MT: One of our landmark papers is on the classification of retinal developmental disorders (foveal hypoplasia), which was published in 2011. This classification introduced a grading system for foveal hypoplasia, dividing the degrees of arrested development into grades 1-4, and an additional grade, termed ‘atypical’, for photoreceptor dystrophies. The grading system is universally accepted due to the diagnostic and prognostic implications. This work formed the basis of the AI project.
However, interpreting foveal OCT scans, especially in children, can be challenging. The idea to develop an automated system for OCT interpretation was therefore proposed to complement the role of the clinician by reducing the demand for experienced interpreters in addition to standardising the classification of retinal developmental disorders.
How did you bring together a network of researchers and how did they contribute to developing the system?
MT: I initially presented my concept and study design to Professor Yu-Dong Zhang, chair of machine learning, and Professor Gottlob, professor of ophthalmology at University of Leicester. Professor Gottlob has been working on a large normative dataset project for paediatric ophthalmology so was keen to support me to develop this system and utilise the wealth of data we have been accumulating at Leicester. Professor Zhang was particularly excited about the project since my previous work with the grading system formed a strong foundation and he could apply techniques he had developed for MRI datasets to OCT. Together we successfully received funding and commenced work in January 2019.

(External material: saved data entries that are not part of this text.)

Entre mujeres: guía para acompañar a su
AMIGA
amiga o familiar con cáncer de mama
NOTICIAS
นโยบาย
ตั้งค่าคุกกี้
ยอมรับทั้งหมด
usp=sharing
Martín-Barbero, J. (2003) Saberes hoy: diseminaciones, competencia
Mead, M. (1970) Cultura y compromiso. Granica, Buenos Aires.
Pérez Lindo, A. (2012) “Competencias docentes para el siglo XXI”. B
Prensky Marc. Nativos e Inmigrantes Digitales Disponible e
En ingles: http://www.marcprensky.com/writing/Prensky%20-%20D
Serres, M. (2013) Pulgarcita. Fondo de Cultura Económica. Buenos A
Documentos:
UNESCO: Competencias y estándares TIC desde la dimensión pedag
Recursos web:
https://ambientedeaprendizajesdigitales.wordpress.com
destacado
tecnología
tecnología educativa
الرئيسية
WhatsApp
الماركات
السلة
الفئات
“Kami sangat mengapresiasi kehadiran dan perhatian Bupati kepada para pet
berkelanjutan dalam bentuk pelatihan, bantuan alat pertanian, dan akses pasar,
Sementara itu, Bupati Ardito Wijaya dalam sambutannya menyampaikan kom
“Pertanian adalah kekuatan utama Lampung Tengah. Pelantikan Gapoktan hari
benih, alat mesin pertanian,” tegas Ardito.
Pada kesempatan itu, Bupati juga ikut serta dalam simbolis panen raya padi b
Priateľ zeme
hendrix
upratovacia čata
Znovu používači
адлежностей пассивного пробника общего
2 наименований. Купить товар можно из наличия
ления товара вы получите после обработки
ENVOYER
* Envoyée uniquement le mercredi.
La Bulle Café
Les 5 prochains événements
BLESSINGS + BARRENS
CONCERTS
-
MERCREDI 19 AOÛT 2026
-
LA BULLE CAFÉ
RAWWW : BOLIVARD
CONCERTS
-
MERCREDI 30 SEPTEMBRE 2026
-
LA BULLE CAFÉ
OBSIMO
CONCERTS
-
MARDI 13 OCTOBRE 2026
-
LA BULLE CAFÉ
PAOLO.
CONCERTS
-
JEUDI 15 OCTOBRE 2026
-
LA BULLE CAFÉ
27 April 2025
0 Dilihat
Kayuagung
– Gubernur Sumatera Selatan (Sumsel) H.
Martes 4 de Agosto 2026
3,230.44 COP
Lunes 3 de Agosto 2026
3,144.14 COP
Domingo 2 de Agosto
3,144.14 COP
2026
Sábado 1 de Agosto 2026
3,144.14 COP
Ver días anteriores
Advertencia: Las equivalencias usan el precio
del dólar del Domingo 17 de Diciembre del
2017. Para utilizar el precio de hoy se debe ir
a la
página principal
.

I developed the team and set up collaborations with an AI group based in India, collaborating with Dr Girish Varma, assistant professor, IIIT Hyderbad. Dr Varma works in the intersection of machine learning, applied computer vision and theoretical computer science with a strong track record.
Professor Zhang and Dr Varma and their associated teams developed the algorithms for our classification system, adapting to our specific requirements. Both teams used different CNNs so that we were able to compare and select the CNN with the highest validation accuracy.
What was important about this collaborative approach?
MT: From previous experience, the most impactful work often occurs at the interface between different scientific fields. Understandably, it would be extremely challenging to carry out this type of research within a defined time frame, without input from more than one discipline. Thus, it was crucial to involve multiple individuals with varying expertise and backgrounds in the fields of machine learning, clinical ophthalmology, paediatric retinal imaging and industry.
Our industry collaborators, Leica, were a vital part of the team, offering continuous support and technical assistance to enable the use of encrypted data from their equipment. This collaborative approach enabled the rapid development of an initial binary classification and subsequent successful developments with a six-point classification.
How will the outcomes of the project benefit ophthalmologists in diagnosis and prognosis?
MT: Childhood retinal diseases are a significant cause of reduced vision in children, reported to account for between 25–47% of severe paediatric visual impairment. The development of the foveal hypoplasia grading system already demonstrates significant diagnostic and prognostic value. Recently we have shown that it can predict future visual acuity in preverbal children. However, introducing our AI system to carry out automatic classification ultimately accelerates and standardises this process. Thus, much of the consultation time can then be focused with the patient and family rather than analysing and interpreting scans.
The system may also provide the benefit of reducing the requirement for additional tests such as electrical testing, genetic testing and MRI, thus reducing the staff and resource demands in such departments. We envisage that this will allow specialist orthoptists and optometrists to lead and setup virtual clinics allowing quicker triaging in paediatric ophthalmology. Our AI system has the potential to be introduced to frontline clinical assessments, therefore offering diagnosis and prognosis much earlier on in the patients’ care pathway.